È trascorso ormai un anno da quando l’oppositore russo Alexey Navalny venne arrestato al rientro in Russia dalla Germania, dove ricevette le cure a causa di un avvelenamento da agente nervino, avvenuto nell’estate 2020, il cui sospetto ricade sull’Intelligence del Cremlino.
Da allora sta scontando in un carcere di massima sicurezza una condanna a due anni e cinque mesi per un verdetto che la stessa UE ha definito come politicamente motivato. Una vera e propria campagna di repressione è stata messa in atto, negli ultimi 12 mesi, dalle autorità russe contro il leader dell’opposizione. Con lui anche i suoi sostenitori sono vittime di abusi di potere, ai quali sono stati distrutti i diritti alla libertà di espressione e di associazione. I collaboratori di Navalny si vedono costretti anche a difendersi da accuse montate ad hoc e altri scontano già in prigione delle pene infondate.
Il leader tuttavia non si piega al Cremlino e continua a perorare la sua causa anche dal carcere, da dove, sui suoi social network, scrive in un post: “Non sono riuscito a fare un solo passo nel mio paese da uomo libero. Sono stato arrestato persino prima del controllo alla frontiera. Dopo aver scontato il mio primo anno di prigione, voglio dire a tutti esattamente quello che ho gridato a coloro che si erano radunati fuori dal tribunale quando una scorta mi ha portato a un furgone della polizia: non abbiate paura di niente.

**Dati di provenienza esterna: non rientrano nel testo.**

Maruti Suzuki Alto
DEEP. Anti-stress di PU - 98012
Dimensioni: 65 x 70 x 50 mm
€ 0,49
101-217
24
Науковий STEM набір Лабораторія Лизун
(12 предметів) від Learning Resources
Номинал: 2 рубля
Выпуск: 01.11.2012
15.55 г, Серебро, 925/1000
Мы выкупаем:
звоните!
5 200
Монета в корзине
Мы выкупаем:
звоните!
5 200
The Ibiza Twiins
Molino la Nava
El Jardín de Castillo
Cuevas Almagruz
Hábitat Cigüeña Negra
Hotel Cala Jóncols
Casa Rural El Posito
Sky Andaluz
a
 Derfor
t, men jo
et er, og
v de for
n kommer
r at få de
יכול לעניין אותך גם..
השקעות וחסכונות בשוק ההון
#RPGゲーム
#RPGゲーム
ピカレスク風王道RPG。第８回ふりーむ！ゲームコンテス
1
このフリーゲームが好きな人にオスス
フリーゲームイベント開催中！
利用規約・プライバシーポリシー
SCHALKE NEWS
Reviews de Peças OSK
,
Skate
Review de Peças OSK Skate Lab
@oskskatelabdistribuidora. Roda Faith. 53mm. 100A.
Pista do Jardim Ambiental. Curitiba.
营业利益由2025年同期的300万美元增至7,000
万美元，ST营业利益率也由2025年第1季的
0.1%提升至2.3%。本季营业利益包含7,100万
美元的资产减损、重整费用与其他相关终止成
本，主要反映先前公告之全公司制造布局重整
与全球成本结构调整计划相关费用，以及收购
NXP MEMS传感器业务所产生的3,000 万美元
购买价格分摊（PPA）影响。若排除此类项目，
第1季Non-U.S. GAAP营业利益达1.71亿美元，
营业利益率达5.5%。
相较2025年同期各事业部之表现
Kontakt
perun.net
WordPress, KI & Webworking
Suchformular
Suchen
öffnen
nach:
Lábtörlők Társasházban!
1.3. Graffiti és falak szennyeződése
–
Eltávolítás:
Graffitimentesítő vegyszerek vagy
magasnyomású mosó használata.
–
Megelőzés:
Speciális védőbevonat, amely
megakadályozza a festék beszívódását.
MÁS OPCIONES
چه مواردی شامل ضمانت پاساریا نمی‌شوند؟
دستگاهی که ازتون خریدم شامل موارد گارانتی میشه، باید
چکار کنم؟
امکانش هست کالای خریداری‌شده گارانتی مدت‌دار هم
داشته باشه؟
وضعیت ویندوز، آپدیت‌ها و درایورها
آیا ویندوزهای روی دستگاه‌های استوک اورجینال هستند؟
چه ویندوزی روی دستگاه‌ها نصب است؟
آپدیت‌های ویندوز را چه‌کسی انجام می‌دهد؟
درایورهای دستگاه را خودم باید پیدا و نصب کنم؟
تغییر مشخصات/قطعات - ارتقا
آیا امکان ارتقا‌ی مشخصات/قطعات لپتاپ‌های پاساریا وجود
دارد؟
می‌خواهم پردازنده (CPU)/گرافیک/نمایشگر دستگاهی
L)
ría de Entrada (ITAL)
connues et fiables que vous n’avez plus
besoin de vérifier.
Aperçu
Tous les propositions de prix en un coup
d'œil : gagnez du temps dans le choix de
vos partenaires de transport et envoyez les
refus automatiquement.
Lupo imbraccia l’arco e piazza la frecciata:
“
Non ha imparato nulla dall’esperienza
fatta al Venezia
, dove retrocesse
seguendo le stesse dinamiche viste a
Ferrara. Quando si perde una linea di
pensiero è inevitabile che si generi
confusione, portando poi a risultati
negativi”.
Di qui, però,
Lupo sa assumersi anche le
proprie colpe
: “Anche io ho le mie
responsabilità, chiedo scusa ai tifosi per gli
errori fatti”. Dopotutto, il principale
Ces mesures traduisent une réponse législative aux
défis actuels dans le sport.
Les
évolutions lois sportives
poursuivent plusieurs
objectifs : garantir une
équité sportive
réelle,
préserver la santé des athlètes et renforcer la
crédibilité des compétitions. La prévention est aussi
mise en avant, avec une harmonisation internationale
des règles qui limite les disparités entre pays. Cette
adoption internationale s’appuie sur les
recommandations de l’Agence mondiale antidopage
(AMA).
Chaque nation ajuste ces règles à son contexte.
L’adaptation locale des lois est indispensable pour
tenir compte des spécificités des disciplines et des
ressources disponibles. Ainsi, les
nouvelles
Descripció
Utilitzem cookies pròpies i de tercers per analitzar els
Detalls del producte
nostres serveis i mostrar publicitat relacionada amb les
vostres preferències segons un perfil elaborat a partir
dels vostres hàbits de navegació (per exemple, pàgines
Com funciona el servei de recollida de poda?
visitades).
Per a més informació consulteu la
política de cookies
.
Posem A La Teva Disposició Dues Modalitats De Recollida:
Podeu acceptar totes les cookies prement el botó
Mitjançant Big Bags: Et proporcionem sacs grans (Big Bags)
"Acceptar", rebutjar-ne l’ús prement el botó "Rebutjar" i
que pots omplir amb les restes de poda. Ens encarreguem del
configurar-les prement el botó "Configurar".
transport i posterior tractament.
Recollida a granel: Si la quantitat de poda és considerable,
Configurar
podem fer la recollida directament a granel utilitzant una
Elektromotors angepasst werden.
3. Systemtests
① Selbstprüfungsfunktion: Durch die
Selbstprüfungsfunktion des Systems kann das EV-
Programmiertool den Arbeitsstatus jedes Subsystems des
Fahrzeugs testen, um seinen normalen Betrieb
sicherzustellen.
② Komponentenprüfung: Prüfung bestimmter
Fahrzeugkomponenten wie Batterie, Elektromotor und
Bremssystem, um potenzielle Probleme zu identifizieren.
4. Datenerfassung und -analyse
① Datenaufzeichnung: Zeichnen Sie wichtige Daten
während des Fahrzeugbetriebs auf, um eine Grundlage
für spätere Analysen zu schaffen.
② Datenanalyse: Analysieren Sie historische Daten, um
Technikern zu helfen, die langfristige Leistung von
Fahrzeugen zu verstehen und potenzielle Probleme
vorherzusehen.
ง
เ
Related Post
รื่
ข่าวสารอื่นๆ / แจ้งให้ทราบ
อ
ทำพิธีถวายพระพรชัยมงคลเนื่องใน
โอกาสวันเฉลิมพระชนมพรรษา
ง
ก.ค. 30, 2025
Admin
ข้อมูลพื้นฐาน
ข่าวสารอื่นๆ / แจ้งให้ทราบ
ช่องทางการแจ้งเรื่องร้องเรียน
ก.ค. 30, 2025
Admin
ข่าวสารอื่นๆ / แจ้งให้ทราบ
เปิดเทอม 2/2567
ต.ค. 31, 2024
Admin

Questo è il nostro paese e non ne abbiamo un altro”.
L’appoggio nei confronti dell’oppositore arriva anche in questi giorni da Bruxelles dove l’Unione Europea chiede alla Russia il rilascio immediato di Alexey Navalny, rispettando la misura provvisoria concessa dalla Corte europea dei diritti dell’uomo per quanto riguarda la natura e la portata del rischio per la vita di Navalny.
Il rischio tuttavia, secondo Amnesty International, è che il dissidente russo debba scontare altri quindici anni qualora venisse ritenuto colpevole di altre “false accuse”.